### TASK DETAILS
In the CSTA DLL overview below, copy word for word the passage from "The Com.Objsys.Csta.Devices namespace" to "into C# classes.".
-- EXTRACT follows --
The DLL uses the following namespaces:

The Com.Objsys.Csta.Common namespace contains classes that are common to all CSTA phases.

The Com.Objsys.Csta.Devices namespace contains classes that allow a caller to use specific PBX devices.

The Com.Objsys.Csta.Phase(n) namespaces contain classes that are specific to the indicated phase. Most of these classes are generated by ASN1C from the CSTA and ACSE ASN.1 specifications. These generated classes are not documented here, but you can consult the ASN1C C# User Guide for information about how ASN.1 constructions are translated into C# classes.

Each namespace also contains several classes that are not generated by ASN1C. These classes are the ones documented in this manual.

The DLL allows a client to have a session with a single PBX system, during which the client can send ACSE and CSTA messages to the PBX and receive responses.

A typical way to use the DLL is to use the PBXSession class to set up the communication to the PBX system via the constructor. If the PBX will be sending asynchronous data, such as monitor packets, to the client, the ClientCallback property can be used to define a callback method to receive the asynchronous data. If no callback method is defined, asynchronous data will be ignored.
-- EXTRACT concluded --
-- INFORMATION follows --
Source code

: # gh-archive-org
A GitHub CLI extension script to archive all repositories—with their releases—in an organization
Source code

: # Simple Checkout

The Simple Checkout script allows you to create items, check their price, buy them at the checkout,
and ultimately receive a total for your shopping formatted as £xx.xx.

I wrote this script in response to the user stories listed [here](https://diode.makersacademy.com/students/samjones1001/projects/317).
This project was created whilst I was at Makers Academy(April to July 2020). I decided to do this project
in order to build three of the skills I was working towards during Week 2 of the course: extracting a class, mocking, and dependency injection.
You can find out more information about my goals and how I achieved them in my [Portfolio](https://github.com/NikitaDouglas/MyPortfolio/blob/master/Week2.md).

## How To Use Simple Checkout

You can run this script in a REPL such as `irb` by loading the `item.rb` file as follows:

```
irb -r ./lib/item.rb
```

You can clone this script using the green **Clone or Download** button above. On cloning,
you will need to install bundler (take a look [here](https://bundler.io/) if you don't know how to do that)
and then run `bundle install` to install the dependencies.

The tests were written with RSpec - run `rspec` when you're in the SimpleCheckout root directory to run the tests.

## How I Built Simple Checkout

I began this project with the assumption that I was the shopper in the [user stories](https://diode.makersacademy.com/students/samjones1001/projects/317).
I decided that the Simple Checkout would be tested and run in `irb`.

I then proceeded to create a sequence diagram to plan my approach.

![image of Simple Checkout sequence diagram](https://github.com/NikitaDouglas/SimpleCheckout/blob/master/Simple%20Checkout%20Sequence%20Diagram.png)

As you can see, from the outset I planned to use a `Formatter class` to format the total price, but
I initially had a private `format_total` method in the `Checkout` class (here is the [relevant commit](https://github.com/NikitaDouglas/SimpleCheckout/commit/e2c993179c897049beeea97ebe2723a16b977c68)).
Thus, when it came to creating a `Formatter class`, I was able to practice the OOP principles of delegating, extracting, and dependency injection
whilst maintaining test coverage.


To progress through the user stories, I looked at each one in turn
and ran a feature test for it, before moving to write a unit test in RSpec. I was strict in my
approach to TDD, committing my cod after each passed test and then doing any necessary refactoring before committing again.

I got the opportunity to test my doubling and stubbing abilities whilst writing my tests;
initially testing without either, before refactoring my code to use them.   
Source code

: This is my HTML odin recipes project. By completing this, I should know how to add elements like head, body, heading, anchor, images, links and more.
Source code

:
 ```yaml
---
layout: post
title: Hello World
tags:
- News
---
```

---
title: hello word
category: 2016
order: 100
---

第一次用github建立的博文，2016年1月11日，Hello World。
-- INFORMATION concluded --
### ANSWER AREA
The Com.Objsys.Csta.Devices namespace contains classes that allow a caller to use specific PBX devices.

The Com.Objsys.Csta.Phase(n) namespaces contain classes that are specific to the indicated phase. Most of these classes are generated by ASN1C from the CSTA and ACSE ASN.1 specifications. These generated classes are not documented here, but you can consult the ASN1C C# User Guide for information about how ASN.1 constructions are translated into C# classes.